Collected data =
>>

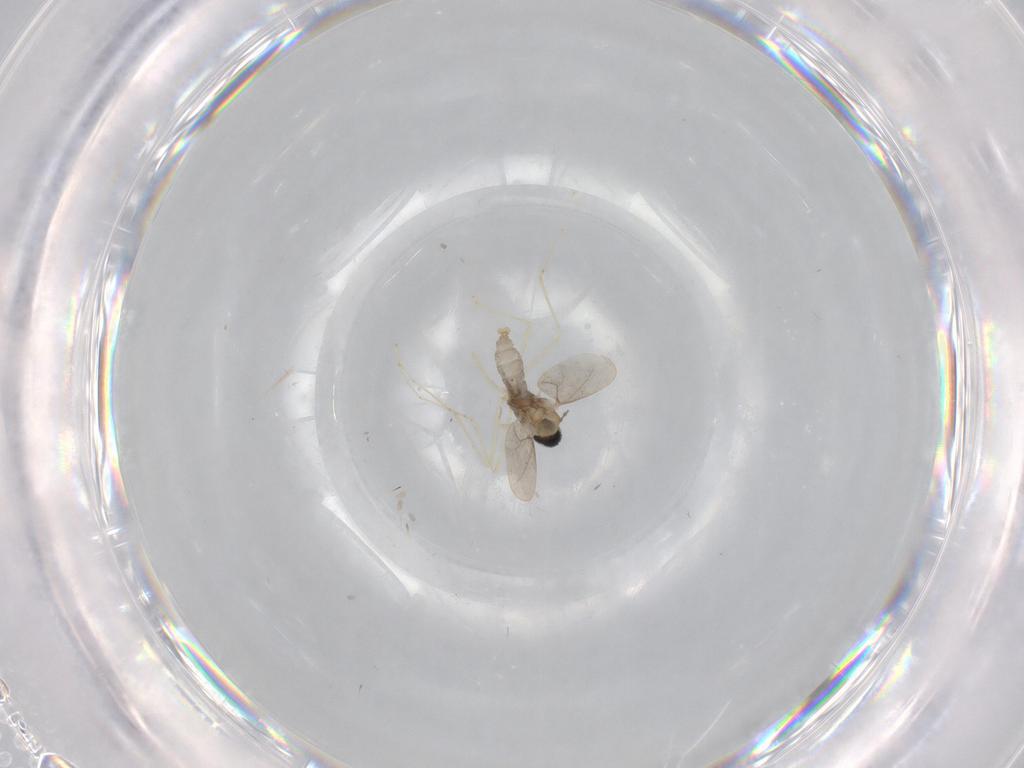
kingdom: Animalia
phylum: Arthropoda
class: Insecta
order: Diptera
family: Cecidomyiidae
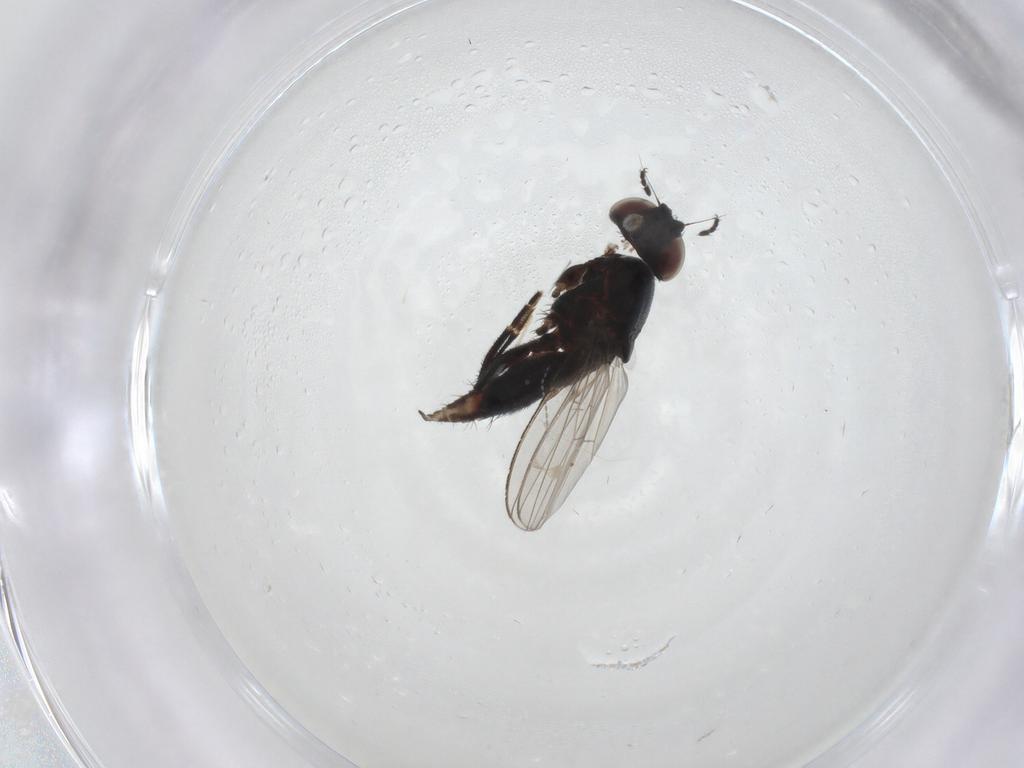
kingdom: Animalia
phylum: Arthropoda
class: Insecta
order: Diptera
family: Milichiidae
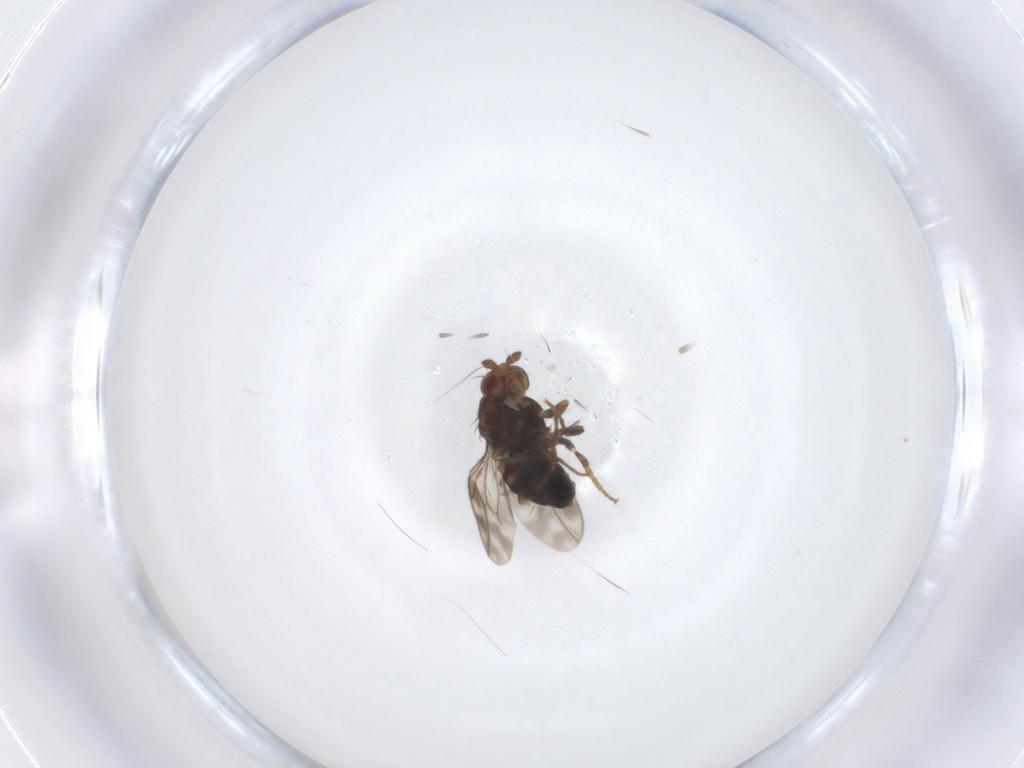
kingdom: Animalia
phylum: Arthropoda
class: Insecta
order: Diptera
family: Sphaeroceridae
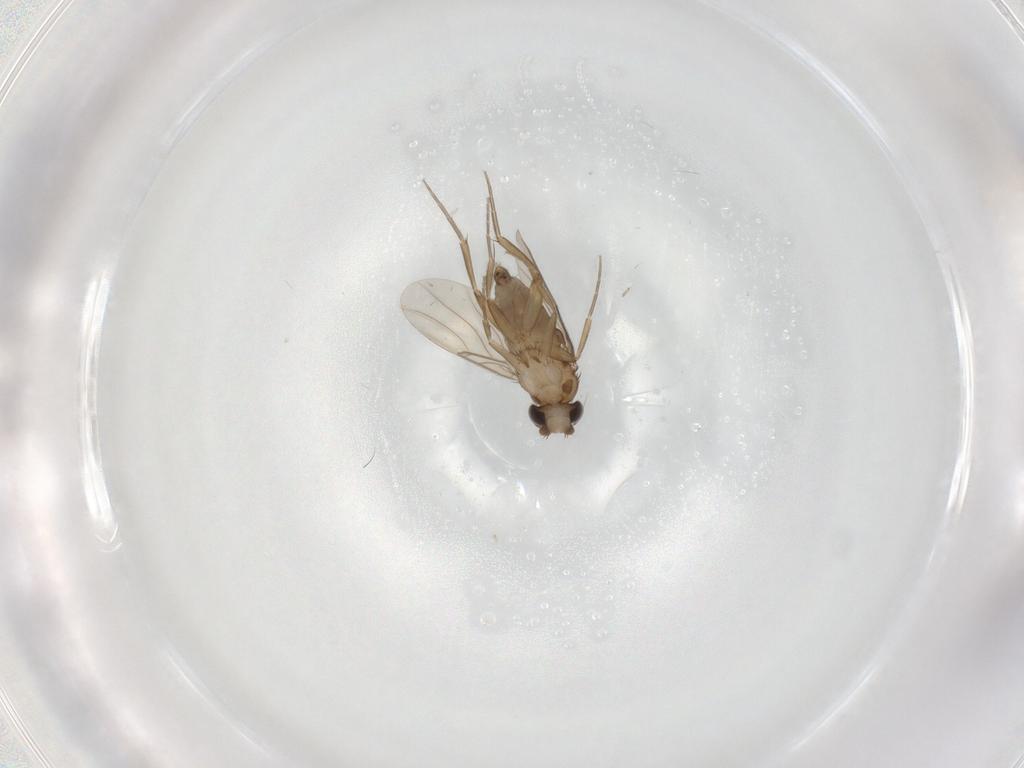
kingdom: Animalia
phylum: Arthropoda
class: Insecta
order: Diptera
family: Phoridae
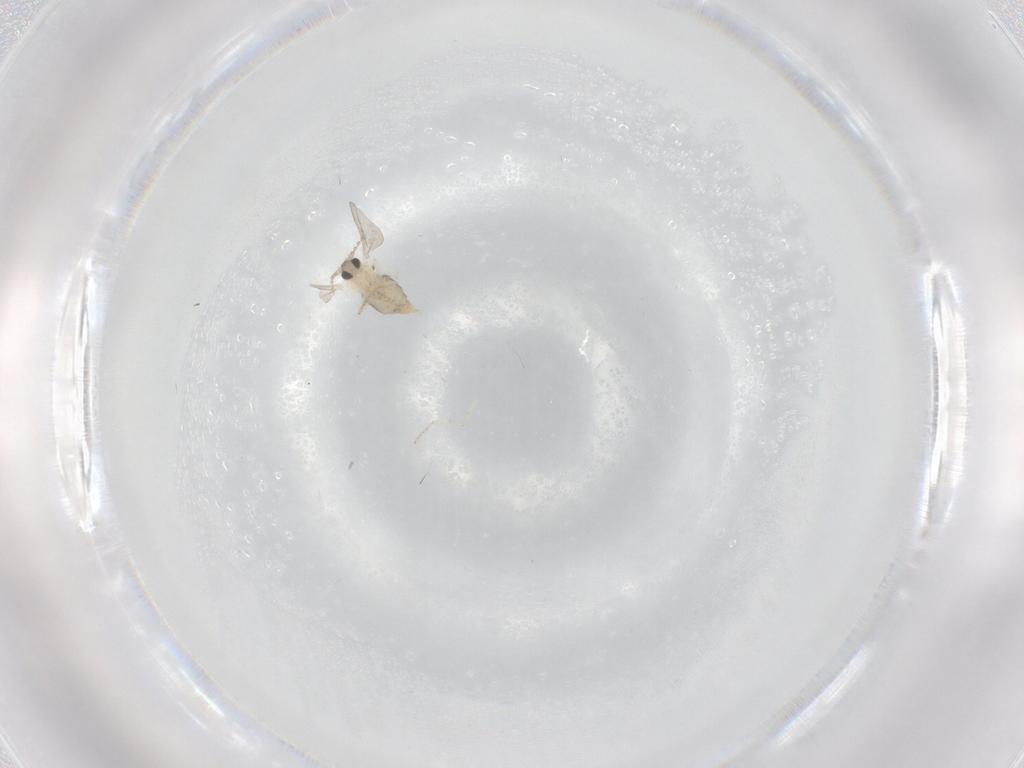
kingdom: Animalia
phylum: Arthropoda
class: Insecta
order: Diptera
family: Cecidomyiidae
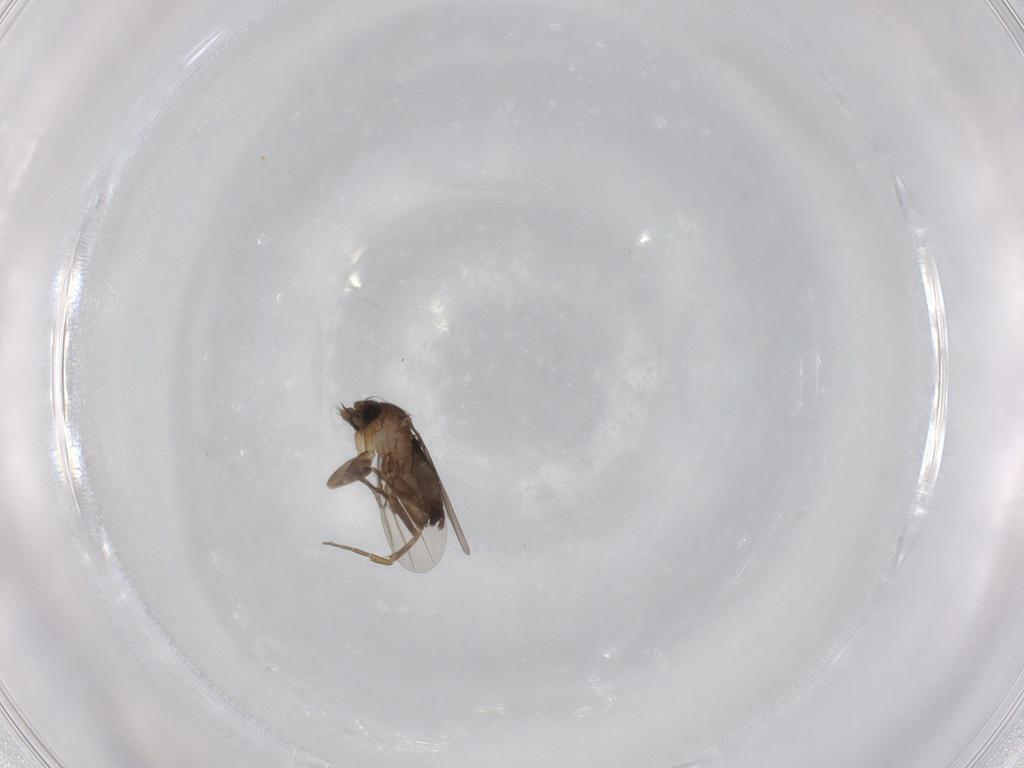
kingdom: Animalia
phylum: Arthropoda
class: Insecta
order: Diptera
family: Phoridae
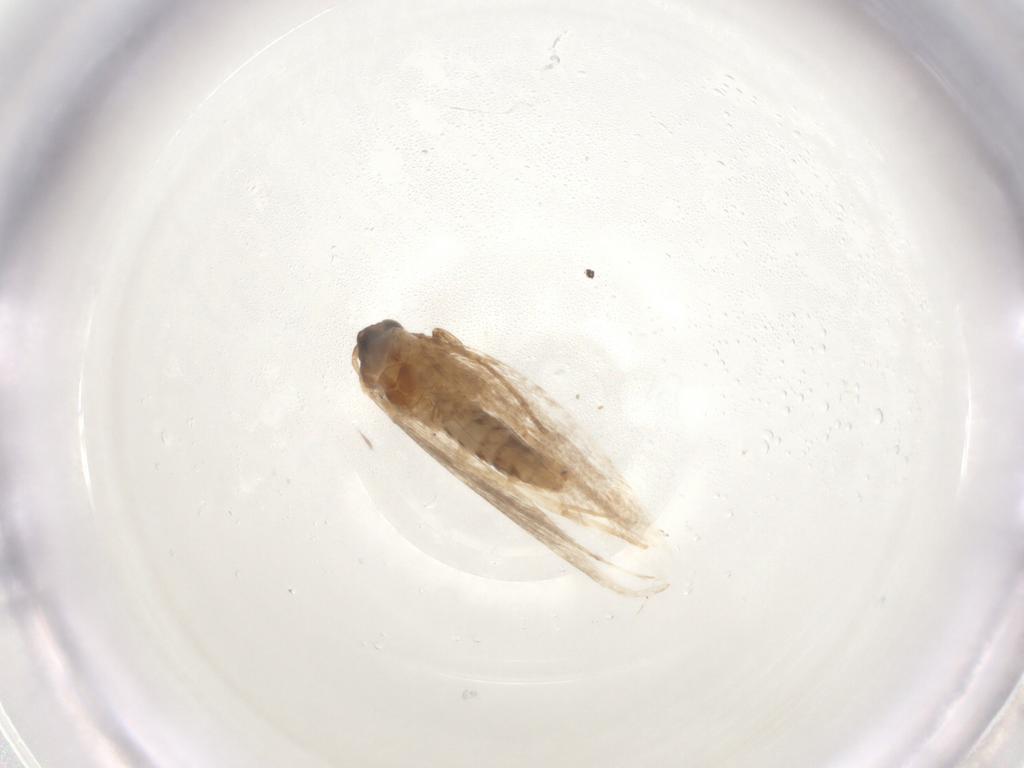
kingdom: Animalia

<<

Stated task =
Rewrite the entries from the line with "family: Milichiidae" through the last line, switching "phylum" to "division" and changing nothing else. Leave out the pictures.

Answer below =
family: Milichiidae
kingdom: Animalia
division: Arthropoda
class: Insecta
order: Diptera
family: Sphaeroceridae
kingdom: Animalia
division: Arthropoda
class: Insecta
order: Diptera
family: Phoridae
kingdom: Animalia
division: Arthropoda
class: Insecta
order: Diptera
family: Cecidomyiidae
kingdom: Animalia
division: Arthropoda
class: Insecta
order: Diptera
family: Phoridae
kingdom: Animalia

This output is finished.